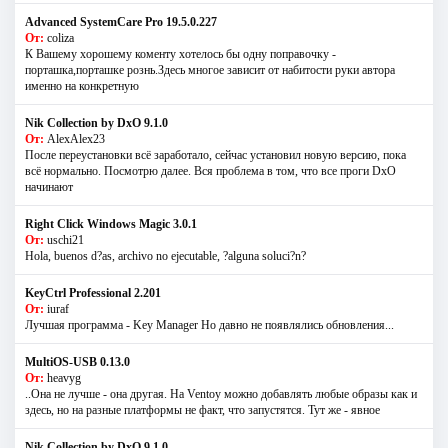
Advanced SystemCare Pro 19.5.0.227
От:
coliza
К Вашему хорошему коменту хотелось бы одну поправочку -
порташка,порташке рознь.Здесь многое зависит от набитости руки автора
именно на конкретную
Nik Collection by DxO 9.1.0
От:
AlexAlex23
После переустановки всё заработало, сейчас установил новую версию, пока
всё нормально. Посмотрю далее. Вся проблема в том, что все проги DxO
начинают
Right Click Windows Magic 3.0.1
От:
uschi21
Hola, buenos d?as, archivo no ejecutable, ?alguna soluci?n?
KeyCtrl Professional 2.201
От:
iuraf
Лучшая программа - Key Manager Но давно не появлялись обновления...
MultiOS-USB 0.13.0
От:
heavyg
..Она не лучше - она другая. На Ventoy можно добавлять любые образы как и
здесь, но на разные платформы не факт, что запустятся. Тут же - явное
Nik Collection by DxO 9.1.0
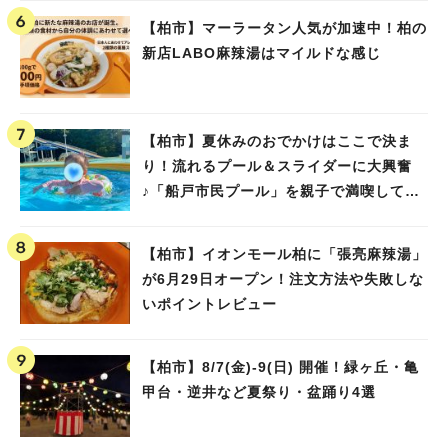
【柏市】マーラータン人気が加速中！柏の
新店LABO麻辣湯はマイルドな感じ
【柏市】夏休みのおでかけはここで決ま
り！流れるプール＆スライダーに大興奮
♪「船戸市民プール」を親子で満喫してき
ました！
【柏市】イオンモール柏に「張亮麻辣湯」
が6月29日オープン！注文方法や失敗しな
いポイントレビュー
【柏市】8/7(金)‐9(日) 開催！緑ヶ丘・亀
甲台・逆井など夏祭り・盆踊り4選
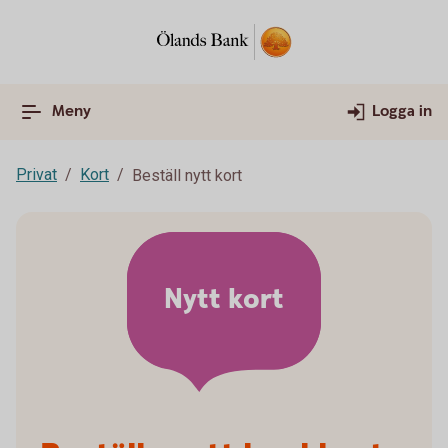
Meny
Logga in
Privat
Kort
Beställ nytt kort
Nytt kort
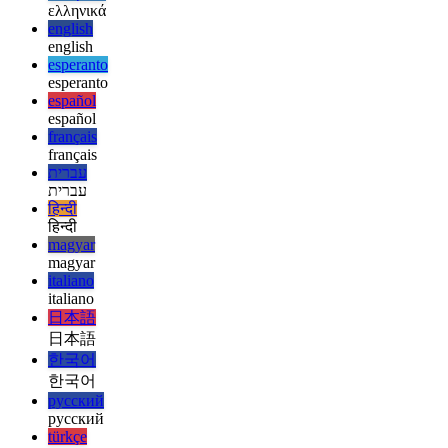
yiddish
yiddish
Suggestions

• • • •

• _TASK BRIEF_:
From the entries above, output every line exactly and omit any image.

• _ANSWER SECTION_:
Advanced SystemCare Pro 19.5.0.227
От:
coliza
К Вашему хорошему коменту хотелось бы одну поправочку -
порташка,порташке рознь.Здесь многое зависит от набитости руки автора
именно на конкретную
Nik Collection by DxO 9.1.0
От:
AlexAlex23
После переустановки всё заработало, сейчас установил новую версию, пока
всё нормально. Посмотрю далее. Вся проблема в том, что все проги DxO
начинают
Right Click Windows Magic 3.0.1
От:
uschi21
Hola, buenos d?as, archivo no ejecutable, ?alguna soluci?n?
KeyCtrl Professional 2.201
От:
iuraf
Лучшая программа - Key Manager Но давно не появлялись обновления...
MultiOS-USB 0.13.0
От:
heavyg
..Она не лучше - она другая. На Ventoy можно добавлять любые образы как и
здесь, но на разные платформы не факт, что запустятся. Тут же - явное
Nik Collection by DxO 9.1.0
【柏市】マーラータン人気が加速中！柏の
新店LABO麻辣湯はマイルドな感じ
【柏市】夏休みのおでかけはここで決ま
り！流れるプール＆スライダーに大興奮
♪「船戸市民プール」を親子で満喫してき
ました！
【柏市】イオンモール柏に「張亮麻辣湯」
が6月29日オープン！注文方法や失敗しな
いポイントレビュー
【柏市】8/7(金)‐9(日) 開催！緑ヶ丘・亀
甲台・逆井など夏祭り・盆踊り4選
Meny
Logga in
Privat
Kort
Beställ nytt kort
Nytt kort
yiddish
yiddish
Suggestions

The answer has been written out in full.